_REQUIREMENT_: Can you find every line in the items below that contains the word "genus" and copy each of those lines in full? Case counts.

[BEGIN DATA TO PROCESS]

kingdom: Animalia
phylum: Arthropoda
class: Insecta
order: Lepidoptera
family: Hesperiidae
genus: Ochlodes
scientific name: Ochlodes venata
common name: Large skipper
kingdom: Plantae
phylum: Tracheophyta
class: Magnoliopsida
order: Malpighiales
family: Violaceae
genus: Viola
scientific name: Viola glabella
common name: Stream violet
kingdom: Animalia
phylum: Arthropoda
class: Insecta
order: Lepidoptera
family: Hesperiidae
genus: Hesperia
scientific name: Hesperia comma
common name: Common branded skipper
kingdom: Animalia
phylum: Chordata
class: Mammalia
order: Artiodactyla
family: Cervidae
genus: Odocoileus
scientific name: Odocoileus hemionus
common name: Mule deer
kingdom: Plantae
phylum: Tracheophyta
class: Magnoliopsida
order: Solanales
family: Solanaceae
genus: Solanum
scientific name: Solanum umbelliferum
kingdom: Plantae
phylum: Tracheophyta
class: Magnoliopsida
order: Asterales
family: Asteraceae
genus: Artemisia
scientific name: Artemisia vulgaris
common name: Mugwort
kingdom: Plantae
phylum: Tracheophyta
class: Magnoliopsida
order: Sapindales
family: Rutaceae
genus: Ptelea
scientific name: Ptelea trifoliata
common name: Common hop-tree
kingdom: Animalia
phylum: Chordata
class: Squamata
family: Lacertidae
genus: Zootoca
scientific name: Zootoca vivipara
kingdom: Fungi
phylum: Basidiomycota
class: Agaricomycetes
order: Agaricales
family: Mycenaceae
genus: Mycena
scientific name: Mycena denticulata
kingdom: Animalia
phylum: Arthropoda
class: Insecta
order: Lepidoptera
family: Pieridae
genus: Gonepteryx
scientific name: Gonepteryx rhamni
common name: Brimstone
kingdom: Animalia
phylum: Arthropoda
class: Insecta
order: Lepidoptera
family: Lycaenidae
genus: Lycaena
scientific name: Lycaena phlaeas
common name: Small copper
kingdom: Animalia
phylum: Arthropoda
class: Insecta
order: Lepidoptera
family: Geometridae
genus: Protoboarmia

[END DATA TO PROCESS]

_OUTPUT_:
genus: Ochlodes
genus: Viola
genus: Hesperia
genus: Odocoileus
genus: Solanum
genus: Artemisia
genus: Ptelea
genus: Zootoca
genus: Mycena
genus: Gonepteryx
genus: Lycaena
genus: Protoboarmia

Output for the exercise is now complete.